LE FRANÇAIS JUIF, ERIC ZEMMOUR – Par Gabriel Banon
Pour BHL, Zemmour est un traître à l’identité juive, pour Zemmour, BHL est un traître à la nation française. On regrettera que, dans cette montée aux extrêmes, ils ne parviennent pas vraiment à faire de leur conflit la source d’une recherche fructueuse sur ce que doit être aujourd’hui un citoyen français.
Par Gabriel BANON
Jusqu’à aujourd’hui, je me refusais à participer à un débat, débat tronqué, sur celui qui fut presque candidat, et aujourd’hui candidat à la magistrature suprême de la France, Eric Zemmour. Et ce jusqu’au jour où Bernard-Henri Levy posa le problème dans un domaine où, jusque-là, personne ne s’y était aventuré : la judaïté d’Eric Zemmour.
En attaquant le candidat, BHL développe une idée du juif, loin de celle défendue par Eric Zemmour, deux visions diamétralement opposées. Pour BHL, la priorité semble être le statut religieux, pour Eric Zemmour, l’appartenance nationale prime. En réalité BHL revient à un débat que je croyais clos il y a belle lurette, l’assimilation, jusqu’où ? Juif, c’est une religion ou une appartenance à un peuple ? Fondamentale question qui a divisé il y a des décennies nombre de communautés, dites israélites.
Non, Eric Zemmour n’est pas un traitre à l’identité juive (dixit BHL) il est un débateur qui pousse le raisonnement jusqu’à l’absurde. Pour la majorité des juifs de la « diaspora », juif est une religion qui suit les préceptes édictés par Moïse. Ils sont français de France, canadiens du canada, marocains du Maroc etc. Ils assument les devoirs et droits que leur concède la Patrie. On peut dire, sans risque de se tromper, ils sont juifs français autant que les catholiques français, ou juifs marocains autant que les musulmans marocains.
Pour Eric Zemmour, donner la priorité à sa judaïté, c’est être traite à la Nation. BHL l’est-il vraiment ? Je ne le pense pas. Mais comme les catholiques, ou les musulmans, il reste attaché à son « Église ». Éric Zemmour est juif, personne, à commencer par le principal concerné, ne prétendra le contraire.

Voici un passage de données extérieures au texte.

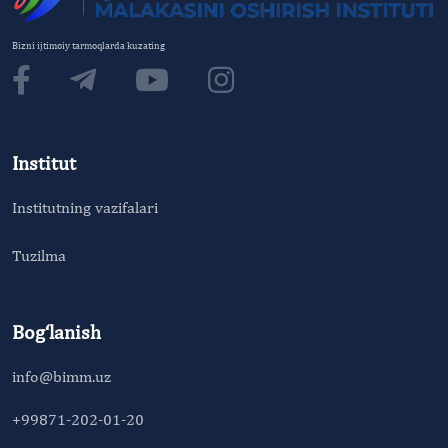
Bizni ijtimoiy tarmoqlarda kuzating
Institut
Institutning vazifalari
Tuzilma
Bog‘lanish
info@bimm.uz
+99871-202-01-20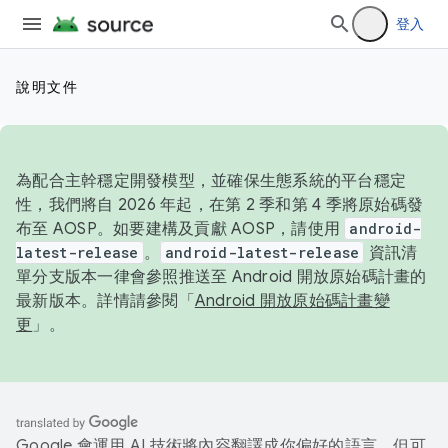
登入
說明文件
為配合主幹穩定開發模型，並確保生態系統的平台穩定
性，我們將自 2026 年起，在第 2 季和第 4 季將原始碼發
布至 AOSP。如要建構及貢獻 AOSP，請使用
android-
latest-release
。
android-latest-release
資訊清
單分支版本一律會參照推送至 Android 開放原始碼計畫的
最新版本。詳情請參閱「
Android 開放原始碼計畫變
更
」。
Google 會運用 AI 技術將內容翻譯成你偏好的語言，但可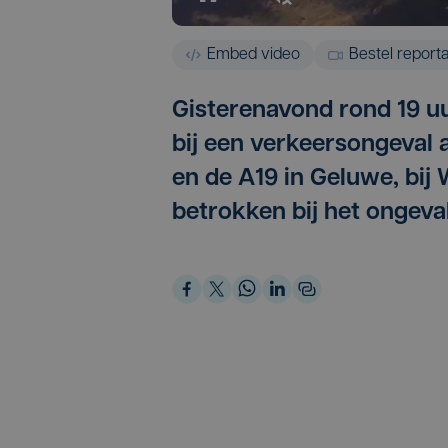
Embed video
Bestel report
Gisterenavond rond 19 
bij een verkeersongeval 
en de A19 in Geluwe, bij 
betrokken bij het ongeval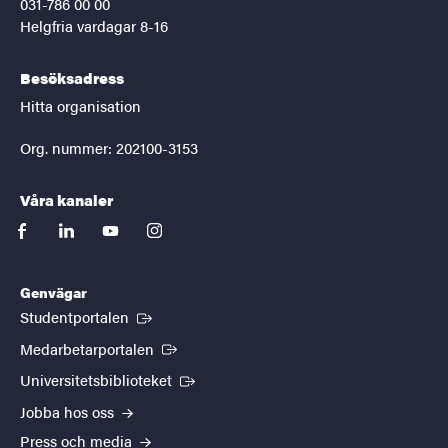
031-786 00 00
Helgfria vardagar 8-16
Besöksadress
Hitta organisation
Org. nummer: 202100-3153
Våra kanaler
facebook
linkedin
youtube
instagram
Genvägar
(Extern länk)
Studentportalen
(Extern länk)
Medarbetarportalen
(Extern länk)
Universitetsbiblioteket
Jobba hos oss
Press och media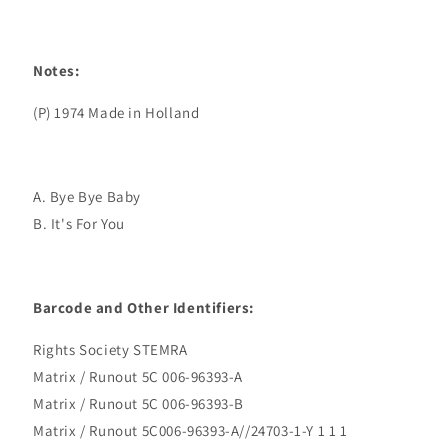
Notes:
A. Bye Bye Baby
B. It's For You
Barcode and Other Identifiers:
Rights Society STEMRA
Matrix / Runout 5C 006-96393-A
Matrix / Runout 5C 006-96393-B
Matrix / Runout 5C006-96393-A//24703-1-Y 1 1 1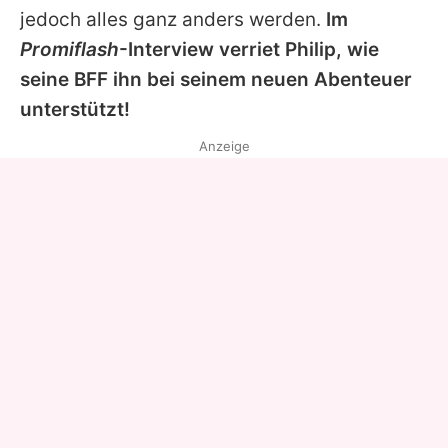
jedoch alles ganz anders werden.
Im
Promiflash
-Interview verriet
Philip
, wie
seine BFF ihn bei seinem neuen Abenteuer
unterstützt!
Anzeige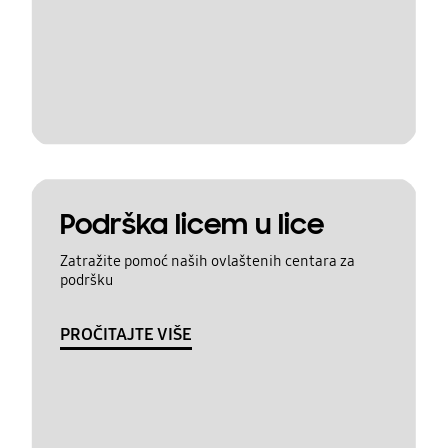
Podrška licem u lice
Zatražite pomoć naših ovlaštenih centara za
podršku
PROČITAJTE VIŠE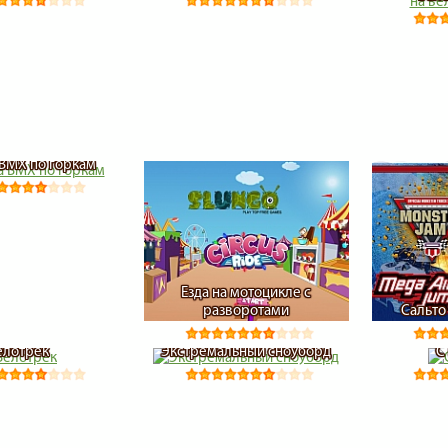
 BMX по горкам
Езда на мотоцикле с
разворотами
Сальто
елотрек
Экстремальный сноуборд
С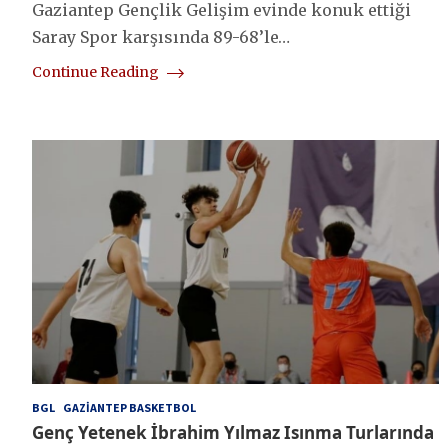
Gaziantep Gençlik Gelişim evinde konuk ettiği
Saray Spor karşısında 89-68’le…
Continue Reading
BGL
GAZIANTEP BASKETBOL
Genç Yetenek İbrahim Yılmaz Isınma Turlarında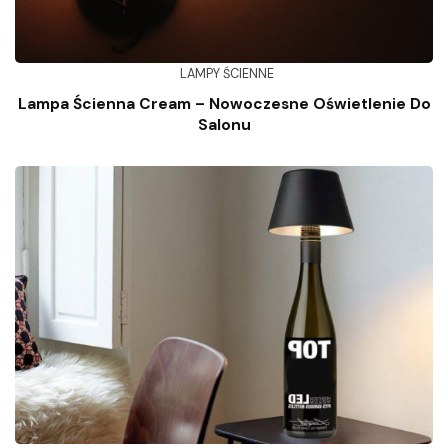
LAMPY ŚCIENNE
Lampa Ścienna Cream – Nowoczesne Oświetlenie Do
Salonu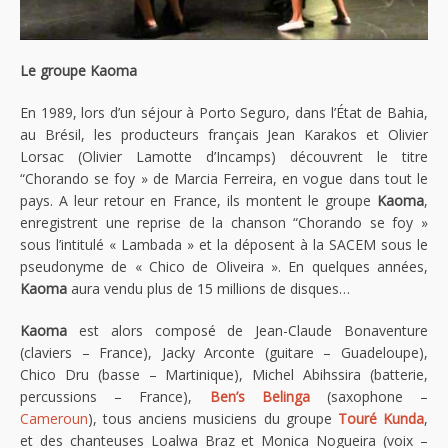
Le groupe Kaoma
En 1989, lors d’un séjour à Porto Seguro, dans l’État de Bahia,
au Brésil, les producteurs français Jean Karakos et Olivier
Lorsac (Olivier Lamotte d’Incamps) découvrent le titre
“Chorando se foy » de Marcia Ferreira, en vogue dans tout le
pays. A leur retour en France, ils montent le groupe
Kaoma
,
enregistrent une reprise de la chanson “Chorando se foy »
sous l’intitulé « Lambada » et la déposent à la SACEM sous le
pseudonyme de « Chico de Oliveira ». En quelques années,
Kaoma
aura vendu plus de 15 millions de disques…
Kaoma
est alors composé de Jean-Claude Bonaventure
(claviers – France), Jacky Arconte (guitare – Guadeloupe),
Chico Dru (basse – Martinique), Michel Abihssira (batterie,
percussions – France),
Ben’s Belinga
(saxophone –
Cameroun
), tous anciens musiciens du groupe
Touré Kunda
,
et des chanteuses Loalwa Braz et Monica Nogueira (voix –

Le problème avec Eric Zemmour est qu’il traite des véritables problèmes avec une radicalité qui devient criminelle. Mais que penser de cette évidence factuelle ? Je suis d’accord avec Eric Zemmour lorsqu’il déclare qu’il ne veut pas que l’on « l’assigne à résidence ethnique et religieuse ». Son approche est partagée par la majorité des juifs : on est citoyen français, avant d’être juif. Mais là où il déraille, c’est quand il prétend vouloir sauver la nation française « en danger de mort », en rejetant une partie de cette Nation. C’est du racisme ethnique et religieux.

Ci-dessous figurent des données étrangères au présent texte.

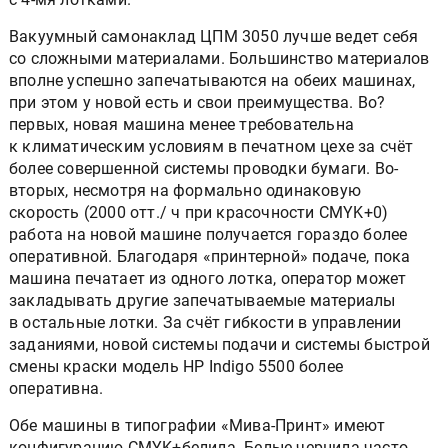
Вакуумный самонаклад ЦПМ 3050 лучше ведет себя
со сложными материалами. Большинство материалов
вполне успешно запечатываются на обеих машинах,
при этом у новой есть и свои преимущества. Во?
первых, новая машина менее требовательна
к климатическим условиям в печатном цехе за счёт
более совершенной системы проводки бумаги. Во-
вторых, несмотря на формально одинаковую
скорость (2000 отт./ ч при красочности CMYK+0)
работа на новой машине получается гораздо более
оперативной. Благодаря «принтерной» подаче, пока
машина печатает из одного лотка, оператор может
закладывать другие запечатываемые материалы
в остальные лотки. За счёт гибкости в управлении
заданиями, новой системы подачи и системы быстрой
смены краски модель HP Indigo 5500 более
оперативна.
Обе машины в типографии «Мива-Принт» имеют
конфигурацию CMYK+белила. Белые чернила часто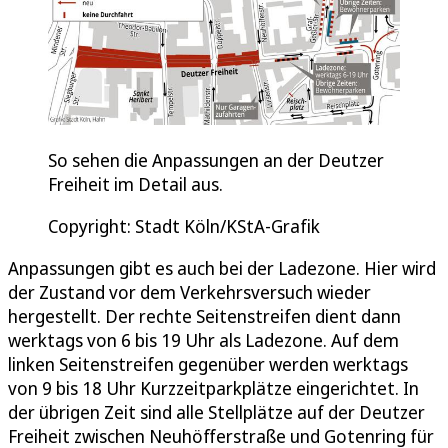
So sehen die Anpassungen an der Deutzer
Freiheit im Detail aus.
Copyright: Stadt Köln/KStA-Grafik
Anpassungen gibt es auch bei der Ladezone. Hier wird
der Zustand vor dem Verkehrsversuch wieder
hergestellt. Der rechte Seitenstreifen dient dann
werktags von 6 bis 19 Uhr als Ladezone. Auf dem
linken Seitenstreifen gegenüber werden werktags
von 9 bis 18 Uhr Kurzzeitparkplätze eingerichtet. In
der übrigen Zeit sind alle Stellplätze auf der Deutzer
Freiheit zwischen Neuhöfferstraße und Gotenring für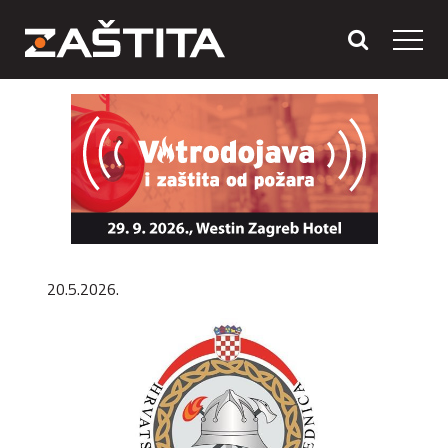
20.5.2026.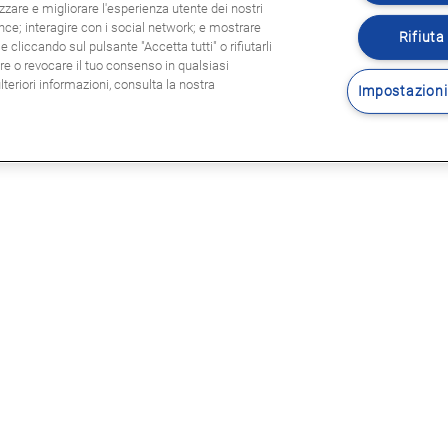
zzare e migliorare l'esperienza utente dei nostri
ence; interagire con i social network; e mostrare
Rifiuta 
 cliccando sul pulsante "Accetta tutti" o rifiutarli
are o revocare il tuo consenso in qualsiasi
eriori informazioni, consulta la nostra
Impostazioni
Seguitec
E LEGALI
sole legali
rmativa privacy
tica Cookie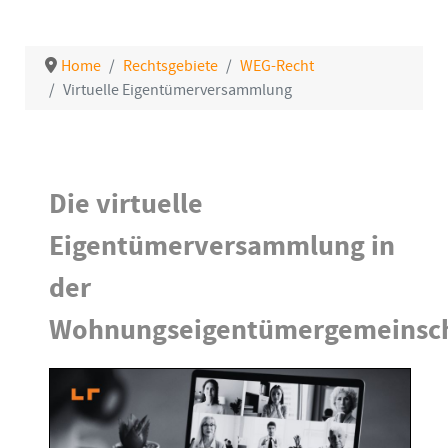
Home
Rechtsgebiete
WEG-Recht
Virtuelle Eigentümerversammlung
Details
Die virtuelle
Eigentümerversammlung in
der
Wohnungseigentümergemeinsc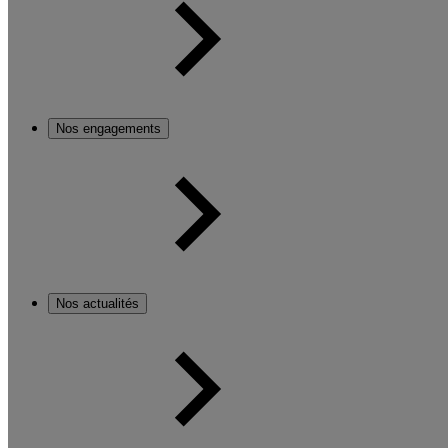
Nos engagements
Nos actualités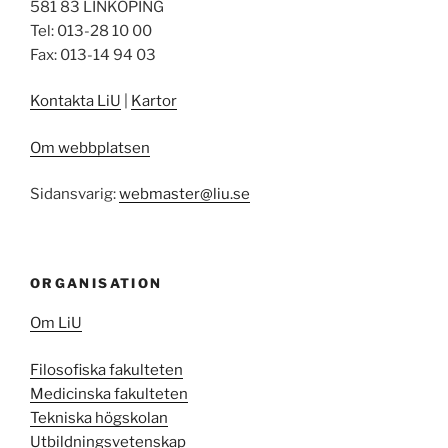
581 83 LINKÖPING
Tel: 013-28 10 00
Fax: 013-14 94 03
Kontakta LiU
|
Kartor
Om webbplatsen
Sidansvarig:
webmaster@liu.se
ORGANISATION
Om LiU
Filosofiska fakulteten
Medicinska fakulteten
Tekniska högskolan
Utbildningsvetenskap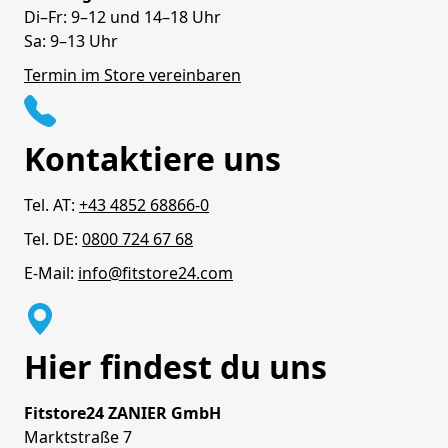
Di–Fr: 9–12 und 14–18 Uhr
Sa: 9–13 Uhr
Termin im Store vereinbaren
Kontaktiere uns
Tel. AT:
+43 4852 68866-0
Tel. DE:
0800 724 67 68
E-Mail:
info@fitstore24.com
Hier findest du uns
Fitstore24 ZANIER GmbH
Marktstraße 7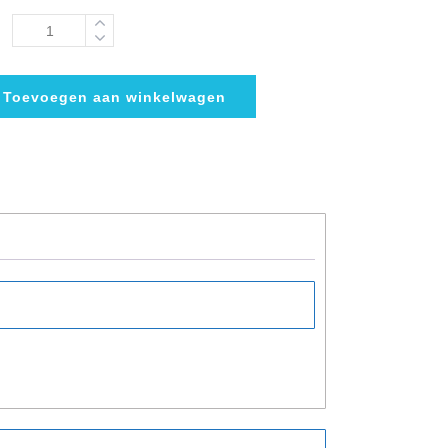
Toevoegen aan winkelwagen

Bernard-Henri Lévy appelle les juifs français à ne pas trahir leur ADN culturel, mais, à ma connaissance, un français est d’abord de culture française, tout comme BHL lui-même. Au nom de cette idée, Lévy implore les juifs français de résister à la tentation Zemmour qu’il décrit comme un hubris nationaliste et raciste, fait de cruauté et de renoncement à l’humanité et à la générosité juives. BHL sait-il qu’il n’existe pas un vote juif, les juifs de France sont multiples dans leurs options politiques.
Éric Zemmour place le débat ailleurs. Il se refuse à parler de ce qui est juif et de ce qui ne l’est pas. Or, poursuit le candidat déclaré, avant d’être juif, il se « considère comme un citoyen français » et en tant que tel, « juif ou non », il entend « sauver le peuple français qui est en danger de mort ». Cet échange est fascinant car les deux protagonistes sont irréconciliablement et paradoxalement divisés par leurs appartenances communes – juifs et français. Pour BHL, Zemmour est un traître à l’identité juive, pour Zemmour, BHL est un traître à la nation française. On regrettera que, dans cette montée aux extrêmes, ils ne parviennent pas vraiment à faire de leur conflit la source d’une recherche fructueuse sur ce que doit être aujourd’hui un citoyen français.